Hubert Bauer / 24.02.2023

@ Alle Kommentatoren, die immer wieder schreiben, dass man irgendwelche Videos von XYZ ansehen soll oder irgendwelche Wörter googeln soll: Könnt Ihr nicht in fünf bis zehn Sätzen selber (!) zusammenfassen und was es geht und welche Erkenntnisse das bringen soll? Glaubt Ihr wirklich andere Leute haben genauso viel Zeit wie Ihr? Wenn Ihr es sachlich und spannend beschreibt, nehme ich mir vielleicht die Zeit.

Werner Arning / 24.02.2023

Ich glaube, es geht vielen Kommentatoren nicht darum, die Schuldfrage zu klären, oder ein moralisches Urteil zu fällen, sondern was sie umtreibt, ist die Sorge, in einen Krieg hineingezogen zu werden, der nicht unserer ist. Auch die Amerikaner betreiben nicht Krieg, wenn ihnen dieser nicht als für die eigenen Interessen nützlich erscheint. Wo die amerikanischen Interessen liegen könnten, scheint erkennbar zu sein, jedoch die deutschen? Ach so, stimmt ja. Das Gute verteidigen, richtig? War mir ganz entfallen.

Maria Dreiling / 24.02.2023

Journalist Luca Steinmann erinnert mich stark an meine 1. Geschichtslehrerin: Sie wollte uns erklären, wie man mit tiefen Löchern ein Mammut fängt, um an ein paar Kilo Fleisch zu kommen. In der Luft fliegen Raketen, und unten wird einerseits mit alten Gewehren geschossen - auf eine “leere Stadt” - während die andere Seite deutsche Helme trägt. Kriegsberichterstattung wie man sich´s wünscht.        .................      Ich wünsch mir mal was zu HAARP hier - oder habe ich in den letzten Wochen was verpaßt?

Friedrich Karl / 24.02.2023

Auch dieser Krieg fordert die Wahrheit als erstes Opfer. Im Übrigen sind die Kriegsziele beider Seiten inkompatibel: Russland wird ggf. Atomwaffen einsetzen, um eine Niederlage zu vermeiden. Das Gleiche ist auch von Seiten der NATO zu befürchten; nur die USA und Kanada sind weit genug weg vom Geschehen. Also läuft alles auf einen langen Abnutzungskieg hinaus.  Beide Staaten sind sehr korrupt und werden von Oligarchen ausgebeutet. Und das soll “unser"Krieg sein !?

Andreas Bitz / 24.02.2023

Ein echtes Dilemma, seien wir ehrlich: beide Seiten haben Argumente, Einschätzungen.
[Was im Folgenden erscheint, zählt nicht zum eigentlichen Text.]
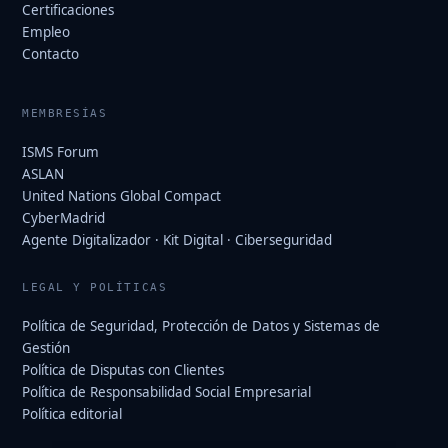
Certificaciones
Empleo
Contacto
MEMBRESÍAS
ISMS Forum
ASLAN
United Nations Global Compact
CyberMadrid
Agente Digitalizador · Kit Digital · Ciberseguridad
LEGAL Y POLÍTICAS
Política de Seguridad, Protección de Datos y Sistemas de
Gestión
Política de Disputas con Clientes
Política de Responsabilidad Social Empresarial
Política editorial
Wem ist zu trauen? Corona hat mich gelehrt: Jedenfalls nicht ÖR, nicht Annalena, nicht Grün-Links. Die sind bei mir durch. Ein für alle Mal. Alles ist durcheinander. Nach USA-Besuchen ganz aktuell: die setzen ihre Interessen gnadenlos durch, ohne Rücksicht auf D, Mitteleuropa. Deutsche können teures LNG bezahlen, in die USA abwandern, sich deindustrialisieren, verarmen Hauptsache schwach und keine Achse D-RUS. Waffen, Milliarden, Migranten, Gender, WEF, alles dient diesem Zweck.

Nadine Reinmann / 24.02.2023

Nun, den Kampf für den hochverehrten und friedensliebenden Putin übernimmt in der deutschen Heimat die Einheitsfront von AfD bis zur geschäftstüchtig-sitzkriegenden SPD, einschließlich Pax Christi und paar abgehalfterten Feministinnen und Bischöfinnen. Dabei ist im Vergleich mit den anderen unappetitlich sabbernden bis senilen Günstlingen des Kremls in den übrigen europäischen Staaten das deutsche Faseln besonders selbstgerecht, schlicht und kontrafaktisch. (Dass Atommächte konventionell besiegbar sind, haben die vergangenen Jahrzehnte bereits gezeigt. Und die deutschen Friedensbewegungen könnten ihre aktive Gewaltfreiheit in Mariupol oder Bachmut oder anderswo in der Ukraine unter Beweis stellen, warum sind sie noch nicht dort?) Die Deutschen verzeihen den Juden Auschwitz nicht, und sie erwarten, dass sich die Ukrainer:innen massakrieren lassen.

Karl-Heinz Boehnke / 24.02.2023

Kann eine Revolution oder ein Umsturz wie 2014 überhaupt eine verantwortungsvolle Regierung einer lebensfähigen Nation erzeugen? Es ist doch sinnlos, sich den Kopf zu zerbrechen über Geschehnisse, die ihren Ursprung dort haben, ohne diesen zu berücksichten. Oder will man das wirklich durchdrücken, den Konfikt, den Krieg, die Maßnahme oder, wie man es auch immer nennen mag, erst ab 2022 beginnen zu lassen. Am Ende der Sackgasse ist man an allen Hintertürchen vorbeigelaufen, die vielleicht beim Zurücklaufen schon verschlossen sind.

STeve Acker / 24.02.2023

Aktuell regen sich grad viele wegen dem Friedensmanifest auf, auch und besonders Herr Broder. (” das sei eine Gefahr für die Ukraine”) Warum diese Aufregung ? Was Deutschland an Waffen liefern kann , sind doch nur peanuts. Auf die Amis kommt es an, die haben viel mehr Möglichkeiten . Und die werden sich doch nicht von dem Manifest beeinflussen lassen. Aber sie scheinen nachzulassen. 500 Mio hat Biden nach Kiev mitgebracht. In früheren Monaten waren es 1,5 - 1,8 Mrd.